Atas keberhasilan ini, Sultan Mataram sangat gembira dan berterima kasih kepada Pangeran Aria Soeriadiwangsa. Sebagai penghargaan atas jasanya, Sultan Agung meminta Pangeran Aria Soeriadiwangsa untuk tinggal di Mataram. Pangeran Aria Soeriadiwangsa, beserta beberapa anggota pasukannya tinggal di suatu kampung, yang sampai sekarang disebut Kasumedangan, termasuk desa Bembem.
Namun apa yang terjadi sekembalinya dari Madura dan menetap di Bembem, Adipati Aria Soeriadiwangsa atau Rangga Gempol 1 malah dijatuhi hukuman mati oleh Sultan Agung karena fitnah Bupati Purbalingga.
Ada suatu silib atau sindiran dari keturunan Soeriadiwangsa dari generasi ke generasi yang memfiitnah Pangeran Aria Soeriadiwangsa dari Mataram tersebut disindirkan dengan istilah "Burung Beo".
Raden Aria Soeriadiwangsa atau Rangga Gempol 1, pun kemudian dimakamkan di Mataram pada tahun 1624 Masehi. Beliau dimakamkan di tiga lokasi yang berbeda, yaitu : di Lempuyanganwangi dekat stasiun Kereta Api Lempuyangan, di Kotagede dan di Imogiri.
Sewaktu Pangeran Dipati Rangga Gempol Kusumadinata berangkat ke Sampang Madura, pemerintahan Kabupaten Sumedang diserahkan kepada Pangeran Rangga Gede, putra pertama Geusan Ulun dari Ratu Tjukang Gedeng Waru.
##############################
TENTANG TUGAS INI ->
Kutiplah dari bacaan tentang Pangeran Aria Soeriadiwangsa di atas bagian yang dimulai pada kata-kata "Raden Aria Soeriadiwangsa" dan berhenti setelah kata-kata "Tjukang Gedeng Waru.", tanpa mengubah apa pun.

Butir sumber
##############################
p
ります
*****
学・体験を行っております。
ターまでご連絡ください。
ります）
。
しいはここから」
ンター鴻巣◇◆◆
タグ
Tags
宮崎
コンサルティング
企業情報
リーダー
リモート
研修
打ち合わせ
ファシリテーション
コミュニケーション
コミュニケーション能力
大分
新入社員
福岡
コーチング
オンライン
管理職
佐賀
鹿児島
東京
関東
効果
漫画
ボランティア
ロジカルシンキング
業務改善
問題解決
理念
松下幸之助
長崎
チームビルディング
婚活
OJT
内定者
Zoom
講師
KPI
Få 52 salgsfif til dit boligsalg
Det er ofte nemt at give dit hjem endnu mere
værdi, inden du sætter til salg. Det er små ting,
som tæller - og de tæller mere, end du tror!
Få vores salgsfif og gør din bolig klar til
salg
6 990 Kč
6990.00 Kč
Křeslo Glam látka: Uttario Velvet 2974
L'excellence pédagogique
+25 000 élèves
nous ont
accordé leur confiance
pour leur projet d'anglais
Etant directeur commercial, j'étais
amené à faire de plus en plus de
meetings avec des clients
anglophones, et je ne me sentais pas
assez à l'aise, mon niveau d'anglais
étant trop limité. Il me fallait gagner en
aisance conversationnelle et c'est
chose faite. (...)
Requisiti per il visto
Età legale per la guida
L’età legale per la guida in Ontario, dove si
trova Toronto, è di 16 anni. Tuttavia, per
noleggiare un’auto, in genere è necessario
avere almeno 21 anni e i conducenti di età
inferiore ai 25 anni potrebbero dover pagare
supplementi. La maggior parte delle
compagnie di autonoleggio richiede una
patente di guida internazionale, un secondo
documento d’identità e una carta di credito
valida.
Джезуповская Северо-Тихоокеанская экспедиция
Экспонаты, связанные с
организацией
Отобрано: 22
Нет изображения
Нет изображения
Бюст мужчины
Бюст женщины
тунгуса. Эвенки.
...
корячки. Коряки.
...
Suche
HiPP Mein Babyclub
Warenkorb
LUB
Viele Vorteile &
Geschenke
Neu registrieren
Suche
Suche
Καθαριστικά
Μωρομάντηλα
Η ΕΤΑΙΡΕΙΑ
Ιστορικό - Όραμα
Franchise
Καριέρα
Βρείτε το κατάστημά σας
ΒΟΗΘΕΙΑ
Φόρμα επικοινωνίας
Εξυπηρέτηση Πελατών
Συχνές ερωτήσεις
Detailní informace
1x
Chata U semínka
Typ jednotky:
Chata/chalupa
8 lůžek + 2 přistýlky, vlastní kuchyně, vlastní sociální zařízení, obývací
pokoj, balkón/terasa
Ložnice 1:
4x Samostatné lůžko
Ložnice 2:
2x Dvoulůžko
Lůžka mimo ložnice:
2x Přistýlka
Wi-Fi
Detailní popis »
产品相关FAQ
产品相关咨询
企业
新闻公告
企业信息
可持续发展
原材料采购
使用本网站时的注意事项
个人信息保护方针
##############################
HASIL TUGAS ->
Raden Aria Soeriadiwangsa atau Rangga Gempol 1, pun kemudian dimakamkan di Mataram pada tahun 1624 Masehi. Beliau dimakamkan di tiga lokasi yang berbeda, yaitu : di Lempuyanganwangi dekat stasiun Kereta Api Lempuyangan, di Kotagede dan di Imogiri.
Sewaktu Pangeran Dipati Rangga Gempol Kusumadinata berangkat ke Sampang Madura, pemerintahan Kabupaten Sumedang diserahkan kepada Pangeran Rangga Gede, putra pertama Geusan Ulun dari Ratu Tjukang Gedeng Waru.